┌─ TEXT SEGMENT

The complex examples continues the example in regexes.csv Complex Example. The regexes extract values for sample0 and sample1, which are concatenated to a single sample barcode. Thus, here only a single sample barcode is listed.

thresholds.csv

Read threshold for the thresholding step. Barcode combinations with a read count below the read threshold are discarded. Only the column threshold is mandatory, which specifies the read threshold. All other columns must be the name of a reference barcode as specified in barcodes.csv. Valid values of the column are then the names in the corresponding barcode sequence file (see barcode sequences files).

thresholds.csv Columns
Column	Mandatory	Meaning
threshold	Yes	Read threshold to apply
[BARCODE NAME]	No	specifies to which barcode combinations the threshold applies
…	No	Multiple barcode names can be supplied

thresholds.csv Minimal Example
threshold
100

thresholds.csv Complex Example
sample	threshold
Sample1	80
Sample2	120

barcode sequences files

For each reference barcode in barcodes.csv a file with all valid barcode sequences must be provided. These files must contain two columns. The name column assigns each sequence a human readable name, e.g. in the case of sample barcodes the sample name or id. The barcode column must consist of the sequence.

barcode sequence files Columns
Column	Mandatory	Meaning
name	Yes	human readable name
barcode	Yes	sequence (consisting of ACGT)

example
name	barcode
Sample1	`CGTACTAGATAGAGAG`
Sample2	`TCCTGAGCTCTACTCT`

└─
┌─ DATA

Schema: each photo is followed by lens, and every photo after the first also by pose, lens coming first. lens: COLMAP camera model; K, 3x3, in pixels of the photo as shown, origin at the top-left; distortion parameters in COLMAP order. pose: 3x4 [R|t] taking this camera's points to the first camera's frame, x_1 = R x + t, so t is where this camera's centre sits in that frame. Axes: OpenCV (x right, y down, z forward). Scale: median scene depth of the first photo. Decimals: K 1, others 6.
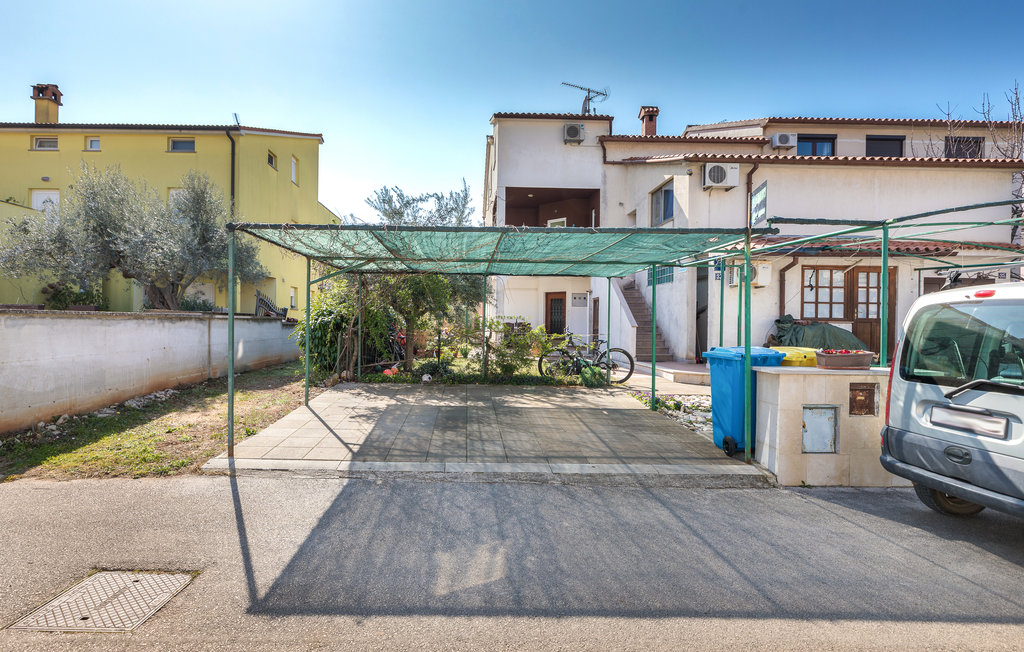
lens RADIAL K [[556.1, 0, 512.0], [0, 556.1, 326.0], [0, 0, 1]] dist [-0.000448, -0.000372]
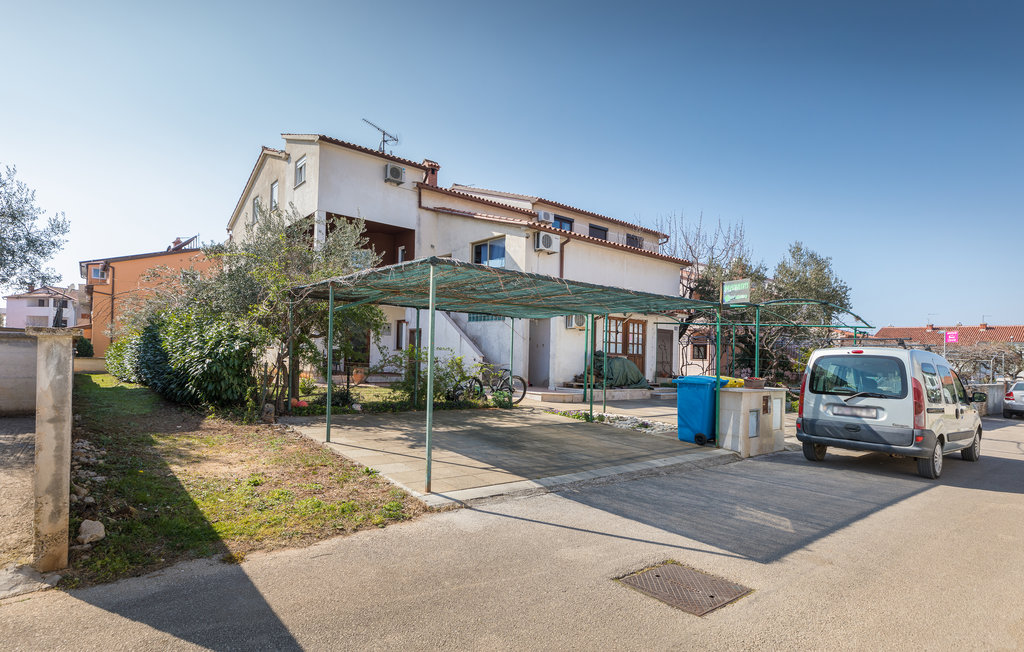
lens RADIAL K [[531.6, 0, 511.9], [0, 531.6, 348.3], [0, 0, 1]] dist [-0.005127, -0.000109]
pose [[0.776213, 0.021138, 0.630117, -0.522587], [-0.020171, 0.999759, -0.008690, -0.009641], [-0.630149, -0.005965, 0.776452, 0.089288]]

└─

WHAT IS BEING ASKED: In the thresholds.csv documentation, change "discarded" to "removed" and write out the text from "thresholds.csv" up to and including "barcode sequences files).". None of the material is needed for this work.

TASK OUTPUT:
thresholds.csv

Read threshold for the thresholding step. Barcode combinations with a read count below the read threshold are removed. Only the column threshold is mandatory, which specifies the read threshold. All other columns must be the name of a reference barcode as specified in barcodes.csv. Valid values of the column are then the names in the corresponding barcode sequence file (see barcode sequences files).